What to produce
Retype every entry below without pictures.

* * * *

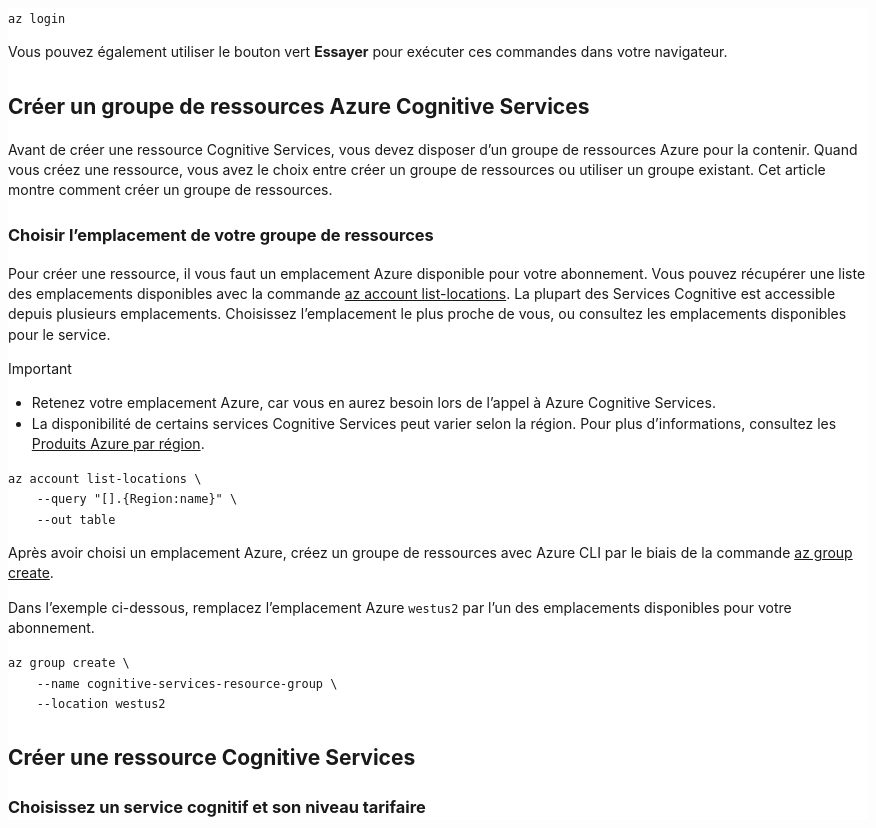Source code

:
 ```azurecli-interactive
az login
```

Vous pouvez également utiliser le bouton vert **Essayer** pour exécuter ces commandes dans votre navigateur.
 
## <a name="create-a-new-azure-cognitive-services-resource-group"></a>Créer un groupe de ressources Azure Cognitive Services

Avant de créer une ressource Cognitive Services, vous devez disposer d’un groupe de ressources Azure pour la contenir. Quand vous créez une ressource, vous avez le choix entre créer un groupe de ressources ou utiliser un groupe existant. Cet article montre comment créer un groupe de ressources.

### <a name="choose-your-resource-group-location"></a>Choisir l’emplacement de votre groupe de ressources

Pour créer une ressource, il vous faut un emplacement Azure disponible pour votre abonnement. Vous pouvez récupérer une liste des emplacements disponibles avec la commande [az account list-locations](/cli/azure/account#az-account-list-locations). La plupart des Services Cognitive est accessible depuis plusieurs emplacements. Choisissez l’emplacement le plus proche de vous, ou consultez les emplacements disponibles pour le service.

> [!IMPORTANT]
> * Retenez votre emplacement Azure, car vous en aurez besoin lors de l’appel à Azure Cognitive Services.
> * La disponibilité de certains services Cognitive Services peut varier selon la région. Pour plus d’informations, consultez les [Produits Azure par région](https://azure.microsoft.com/global-infrastructure/services/?products=cognitive-services).  

```azurecli-interactive
az account list-locations \
    --query "[].{Region:name}" \
    --out table
```

Après avoir choisi un emplacement Azure, créez un groupe de ressources avec Azure CLI par le biais de la commande [az group create](/cli/azure/group#az-group-create).

Dans l’exemple ci-dessous, remplacez l’emplacement Azure `westus2` par l’un des emplacements disponibles pour votre abonnement.

```azurecli-interactive
az group create \
    --name cognitive-services-resource-group \
    --location westus2
```

## <a name="create-a-cognitive-services-resource"></a>Créer une ressource Cognitive Services

### <a name="choose-a-cognitive-service-and-pricing-tier"></a>Choisissez un service cognitif et son niveau tarifaire
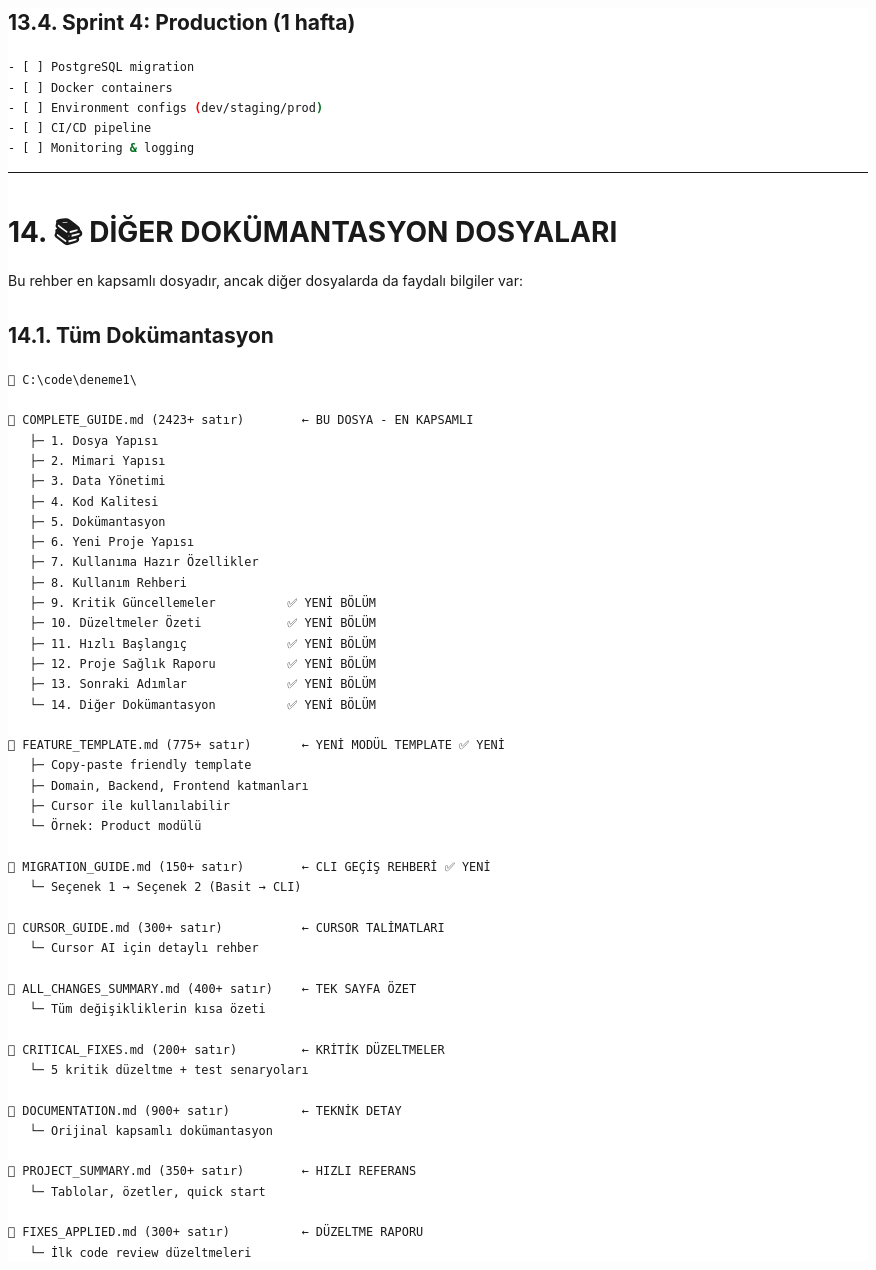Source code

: ## 13.4. Sprint 4: Production (1 hafta)

```bash
- [ ] PostgreSQL migration
- [ ] Docker containers
- [ ] Environment configs (dev/staging/prod)
- [ ] CI/CD pipeline
- [ ] Monitoring & logging
```

---

# 14. 📚 DİĞER DOKÜMANTASYON DOSYALARI

Bu rehber en kapsamlı dosyadır, ancak diğer dosyalarda da faydalı bilgiler var:

## 14.1. Tüm Dokümantasyon

```
📁 C:\code\deneme1\

📘 COMPLETE_GUIDE.md (2423+ satır)        ← BU DOSYA - EN KAPSAMLI
   ├─ 1. Dosya Yapısı
   ├─ 2. Mimari Yapısı
   ├─ 3. Data Yönetimi
   ├─ 4. Kod Kalitesi
   ├─ 5. Dokümantasyon
   ├─ 6. Yeni Proje Yapısı
   ├─ 7. Kullanıma Hazır Özellikler
   ├─ 8. Kullanım Rehberi
   ├─ 9. Kritik Güncellemeler          ✅ YENİ BÖLÜM
   ├─ 10. Düzeltmeler Özeti            ✅ YENİ BÖLÜM
   ├─ 11. Hızlı Başlangıç              ✅ YENİ BÖLÜM
   ├─ 12. Proje Sağlık Raporu          ✅ YENİ BÖLÜM
   ├─ 13. Sonraki Adımlar              ✅ YENİ BÖLÜM
   └─ 14. Diğer Dokümantasyon          ✅ YENİ BÖLÜM

🎯 FEATURE_TEMPLATE.md (775+ satır)       ← YENİ MODÜL TEMPLATE ✅ YENİ
   ├─ Copy-paste friendly template
   ├─ Domain, Backend, Frontend katmanları
   ├─ Cursor ile kullanılabilir
   └─ Örnek: Product modülü

🔄 MIGRATION_GUIDE.md (150+ satır)        ← CLI GEÇİŞ REHBERİ ✅ YENİ
   └─ Seçenek 1 → Seçenek 2 (Basit → CLI)

🤖 CURSOR_GUIDE.md (300+ satır)           ← CURSOR TALİMATLARI
   └─ Cursor AI için detaylı rehber

📗 ALL_CHANGES_SUMMARY.md (400+ satır)    ← TEK SAYFA ÖZET
   └─ Tüm değişikliklerin kısa özeti

📕 CRITICAL_FIXES.md (200+ satır)         ← KRİTİK DÜZELTMELER
   └─ 5 kritik düzeltme + test senaryoları

📙 DOCUMENTATION.md (900+ satır)          ← TEKNİK DETAY
   └─ Orijinal kapsamlı dokümantasyon

📔 PROJECT_SUMMARY.md (350+ satır)        ← HIZLI REFERANS
   └─ Tablolar, özetler, quick start

📓 FIXES_APPLIED.md (300+ satır)          ← DÜZELTME RAPORU
   └─ İlk code review düzeltmeleri
```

* * * *

Exercise answer
Source code

:
 ```azurecli-interactive
az login
```

Vous pouvez également utiliser le bouton vert **Essayer** pour exécuter ces commandes dans votre navigateur.
 
## <a name="create-a-new-azure-cognitive-services-resource-group"></a>Créer un groupe de ressources Azure Cognitive Services

Avant de créer une ressource Cognitive Services, vous devez disposer d’un groupe de ressources Azure pour la contenir. Quand vous créez une ressource, vous avez le choix entre créer un groupe de ressources ou utiliser un groupe existant. Cet article montre comment créer un groupe de ressources.

### <a name="choose-your-resource-group-location"></a>Choisir l’emplacement de votre groupe de ressources

Pour créer une ressource, il vous faut un emplacement Azure disponible pour votre abonnement. Vous pouvez récupérer une liste des emplacements disponibles avec la commande [az account list-locations](/cli/azure/account#az-account-list-locations). La plupart des Services Cognitive est accessible depuis plusieurs emplacements. Choisissez l’emplacement le plus proche de vous, ou consultez les emplacements disponibles pour le service.

> [!IMPORTANT]
> * Retenez votre emplacement Azure, car vous en aurez besoin lors de l’appel à Azure Cognitive Services.
> * La disponibilité de certains services Cognitive Services peut varier selon la région. Pour plus d’informations, consultez les [Produits Azure par région](https://azure.microsoft.com/global-infrastructure/services/?products=cognitive-services).  

```azurecli-interactive
az account list-locations \
    --query "[].{Region:name}" \
    --out table
```

Après avoir choisi un emplacement Azure, créez un groupe de ressources avec Azure CLI par le biais de la commande [az group create](/cli/azure/group#az-group-create).

Dans l’exemple ci-dessous, remplacez l’emplacement Azure `westus2` par l’un des emplacements disponibles pour votre abonnement.

```azurecli-interactive
az group create \
    --name cognitive-services-resource-group \
    --location westus2
```

## <a name="create-a-cognitive-services-resource"></a>Créer une ressource Cognitive Services

### <a name="choose-a-cognitive-service-and-pricing-tier"></a>Choisissez un service cognitif et son niveau tarifaire
Source code

: ## 13.4. Sprint 4: Production (1 hafta)

```bash
- [ ] PostgreSQL migration
- [ ] Docker containers
- [ ] Environment configs (dev/staging/prod)
- [ ] CI/CD pipeline
- [ ] Monitoring & logging
```

---

# 14. 📚 DİĞER DOKÜMANTASYON DOSYALARI

Bu rehber en kapsamlı dosyadır, ancak diğer dosyalarda da faydalı bilgiler var:

## 14.1. Tüm Dokümantasyon

```
📁 C:\code\deneme1\

📘 COMPLETE_GUIDE.md (2423+ satır)        ← BU DOSYA - EN KAPSAMLI
   ├─ 1. Dosya Yapısı
   ├─ 2. Mimari Yapısı
   ├─ 3. Data Yönetimi
   ├─ 4. Kod Kalitesi
   ├─ 5. Dokümantasyon
   ├─ 6. Yeni Proje Yapısı
   ├─ 7. Kullanıma Hazır Özellikler
   ├─ 8. Kullanım Rehberi
   ├─ 9. Kritik Güncellemeler          ✅ YENİ BÖLÜM
   ├─ 10. Düzeltmeler Özeti            ✅ YENİ BÖLÜM
   ├─ 11. Hızlı Başlangıç              ✅ YENİ BÖLÜM
   ├─ 12. Proje Sağlık Raporu          ✅ YENİ BÖLÜM
   ├─ 13. Sonraki Adımlar              ✅ YENİ BÖLÜM
   └─ 14. Diğer Dokümantasyon          ✅ YENİ BÖLÜM

🎯 FEATURE_TEMPLATE.md (775+ satır)       ← YENİ MODÜL TEMPLATE ✅ YENİ
   ├─ Copy-paste friendly template
   ├─ Domain, Backend, Frontend katmanları
   ├─ Cursor ile kullanılabilir
   └─ Örnek: Product modülü

🔄 MIGRATION_GUIDE.md (150+ satır)        ← CLI GEÇİŞ REHBERİ ✅ YENİ
   └─ Seçenek 1 → Seçenek 2 (Basit → CLI)

🤖 CURSOR_GUIDE.md (300+ satır)           ← CURSOR TALİMATLARI
   └─ Cursor AI için detaylı rehber

📗 ALL_CHANGES_SUMMARY.md (400+ satır)    ← TEK SAYFA ÖZET
   └─ Tüm değişikliklerin kısa özeti

📕 CRITICAL_FIXES.md (200+ satır)         ← KRİTİK DÜZELTMELER
   └─ 5 kritik düzeltme + test senaryoları

📙 DOCUMENTATION.md (900+ satır)          ← TEKNİK DETAY
   └─ Orijinal kapsamlı dokümantasyon

📔 PROJECT_SUMMARY.md (350+ satır)        ← HIZLI REFERANS
   └─ Tablolar, özetler, quick start

📓 FIXES_APPLIED.md (300+ satır)          ← DÜZELTME RAPORU
   └─ İlk code review düzeltmeleri
```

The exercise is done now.